Tustin Mayor Jerry Amante’s emergency meeting on amending grading and excavation codes needed a super majority of the Tustin City Council last night and he didn’t get it — Council members Deborah Gavello and Becky Gomez voted no to kill the amended ordinance. But the real fireworks happened during public comments.
Here’s a link to the video; scroll ahead to the 1:50 mark and wait for it.
The Register has a run down of the story here, but the gist of it is when TUSD school board member James Laird sought to address the council, Amante said he had done so when Laird briefly addressed the council for the need of students to speak first. When Laird attempted to speak again, Amante ordered the microphones shut off. Laird spoke anyway. The fireworks really start at the 2:23 mark.
From the story: “According to Amante, the school district is the only public agency that has tried to use the code exemption since 2002, when the Regional Water Quality Management board began asking cities to ensure compliance with federal storm water and run-off standards. The emergency ordinance was an attempt to clarify the law to prevent runoff pollution, which the city believes is an immediate threat to public safety, health, and peace.
“We’re trying to get them to obey the law,” said Amante. He fears the city will be responsible for non-compliance fees, which begin at $10,000 a day.
Tustin High School contractors have received a notice of impending violation from the regional water quality board, but the site’s project manager, John Squillace, said the issues were resolved shortly thereafter.
District president Lynn Davis said that the city is being too aggressive in pursuing compliance.

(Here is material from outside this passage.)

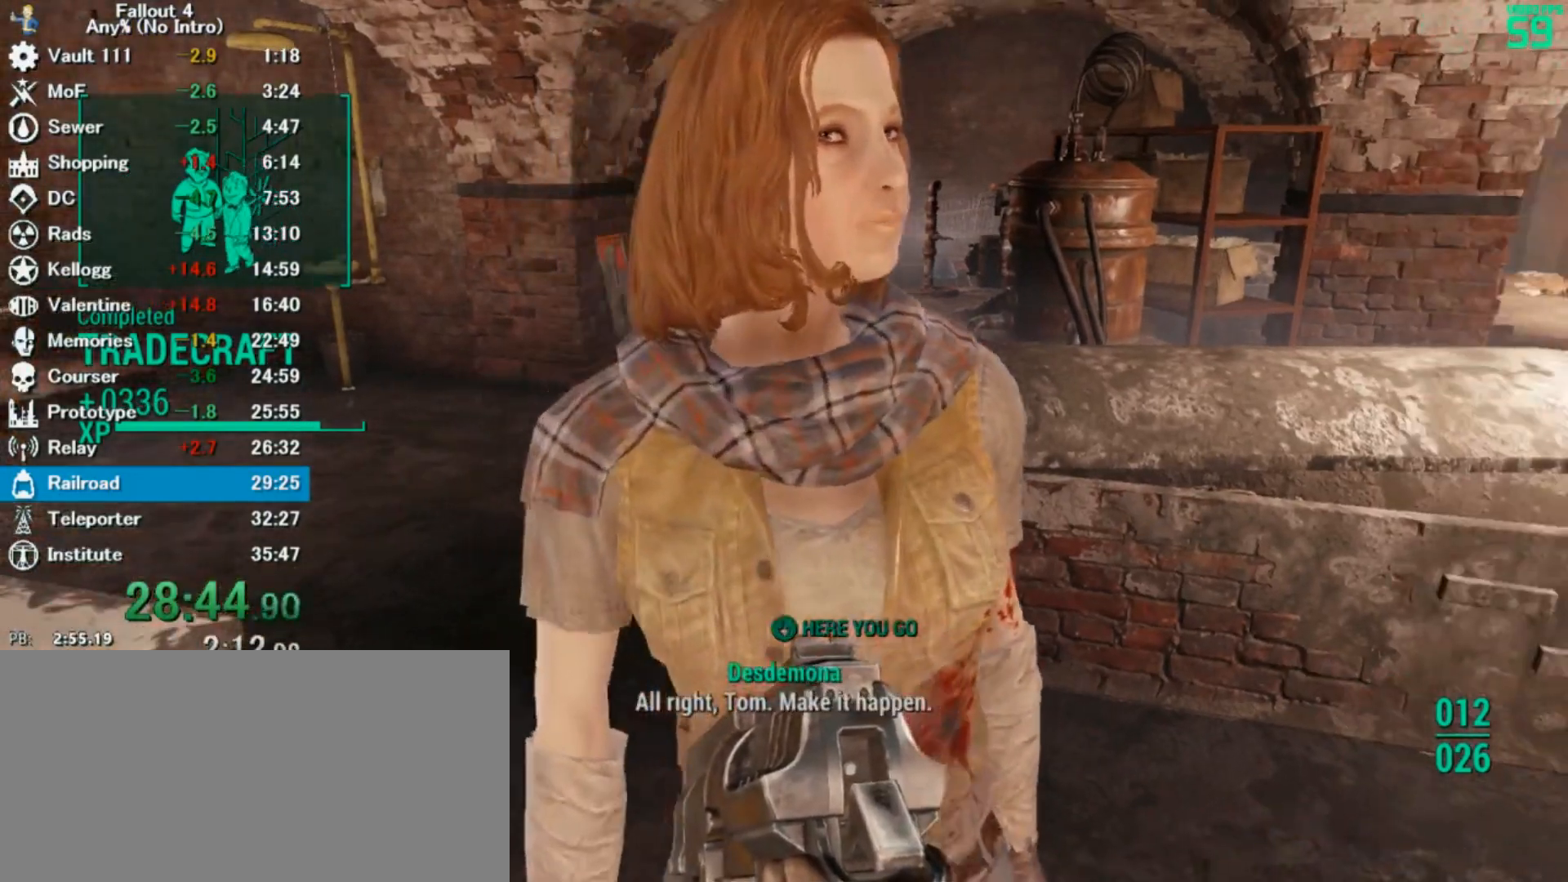
{"keys": [], "mouse": [], "events": [[33, "4", "up"], [100, "4", "down"], [167, "4", "up"], [233, "4", "down"], [300, "4", "up"], [400, "4", "down"], [433, "4", "up"]]}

He believes the council called the meeting to repeal the grading exemption before the trial, thereby strengthening the city’s legal position.
“If they really cared about the water quality problem, they’d call us to try to fix it, not the water management board,” said Davis.
Davis also said that the district is already responsible for meeting state water quality standards, and does not carry out any construction unless a state water official is present.
“It really boils down to this: we have a vindictive mayor,” said Davis.
Matt Fletcher, attorney for Tustin Unified School District, said that the city was unsatisfied even when the school district offered to seek a legal status with the regional water board which would make the district culpable for any environmental non-compliance fees.
“You have fabricated and trumped up your findings,” said Ed Connor, counsel for the School Board. “The only emergency that exists is (the upcoming trial).”
Relations between the School Board and council reached a low point when Mayor Amante called for a recess just as School Board member and county district attorney James H. Laird was attempting to speak.
Laird spoke for a half hour anyway, at some points shouting into his unpowered microphone, as Amante left the dais and walked around the room. Laird was later escorted out by police for his interruption. He was quickly followed by about half of the capacity audience.”
Amante continues to insist he supports Tustin schools; he has a funny way of showing it.
Amante Recall Update: The grassroots Tustin Recall committee reports that the Tustin City Clerk rejected the petition signed by 30 residents due to some formatting and information issue. The group has 10 days to correct the petition and can resubmit it to the clerk.